Problem statement:
What you give back should be only the lines from the one holding "left eye: (90, 57)" through the final line of the records, each reproduced exactly.

Dataset entries:
'''
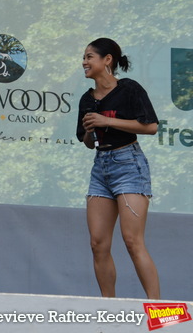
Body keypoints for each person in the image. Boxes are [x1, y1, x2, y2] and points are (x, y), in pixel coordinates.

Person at [76, 37, 160, 299]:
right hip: (100, 166)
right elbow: (88, 143)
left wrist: (107, 120)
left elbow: (151, 126)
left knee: (133, 241)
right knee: (98, 243)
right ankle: (109, 310)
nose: (84, 62)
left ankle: (160, 313)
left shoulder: (129, 89)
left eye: (90, 57)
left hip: (128, 164)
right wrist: (91, 130)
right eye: (84, 57)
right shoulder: (86, 99)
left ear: (107, 60)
'''
Answer to this exercise:
left eye: (90, 57)
left hip: (128, 164)
right wrist: (91, 130)
right eye: (84, 57)
right shoulder: (86, 99)
left ear: (107, 60)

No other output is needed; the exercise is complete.